--- Source information Enclosed Below ---

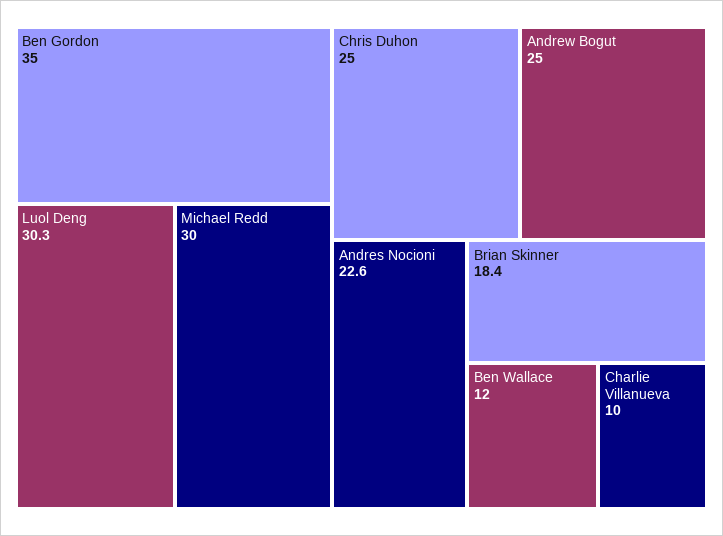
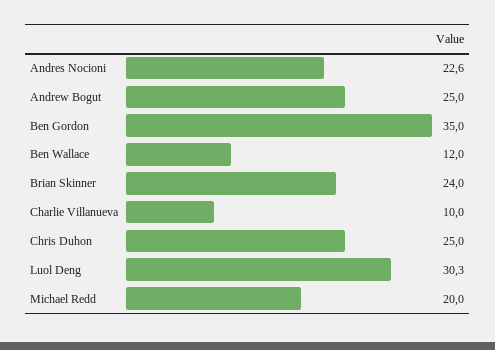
Michael Redd: 30 -> 20
Brian Skinner: 18.4 -> 24

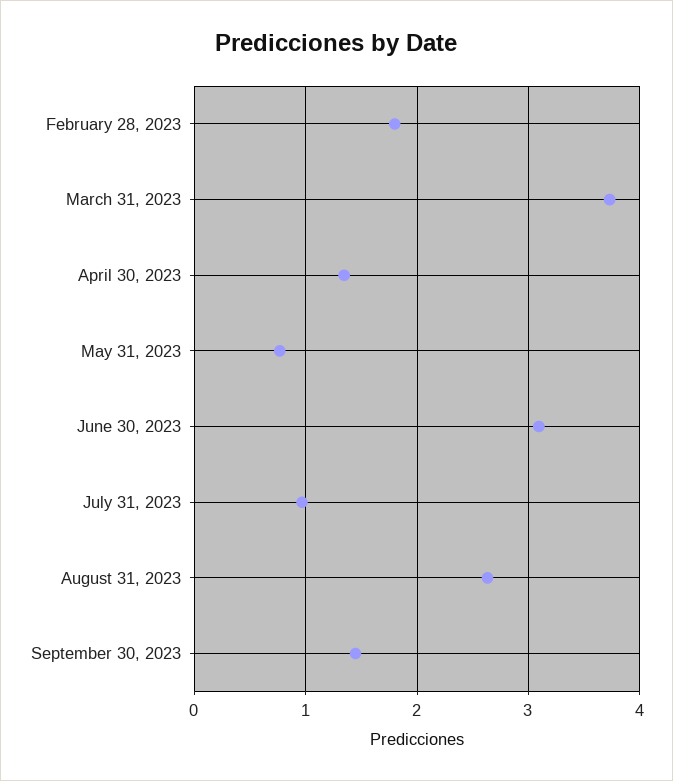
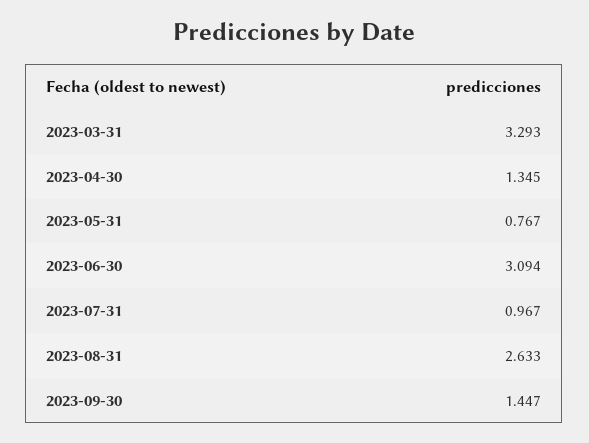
February 28, 2023: 1.8 -> none
March 31, 2023: 3.7 -> 3.293

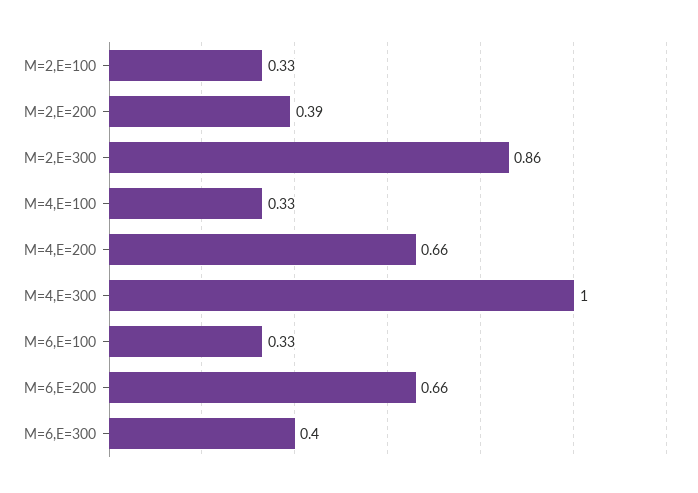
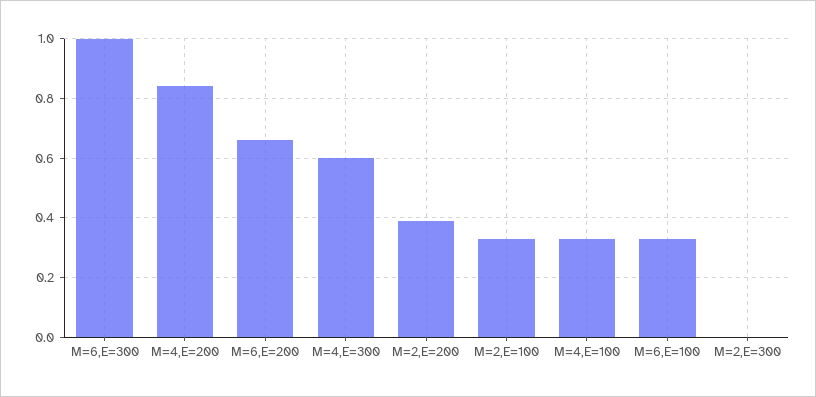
M=2,E=300: 0.86 -> 0
M=4,E=200: 0.66 -> 0.85
M=4,E=300: 1 -> 0.6
M=6,E=300: 0.4 -> 1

--- End of Enclosed Source information ---

• Required action
Here the requirement is to restate exactly the line holding "February 28, 2023: 1.8 -> none" and every later line through the end of the material, omitting pictures.

• The answer
February 28, 2023: 1.8 -> none
March 31, 2023: 3.7 -> 3.293

M=2,E=300: 0.86 -> 0
M=4,E=200: 0.66 -> 0.85
M=4,E=300: 1 -> 0.6
M=6,E=300: 0.4 -> 1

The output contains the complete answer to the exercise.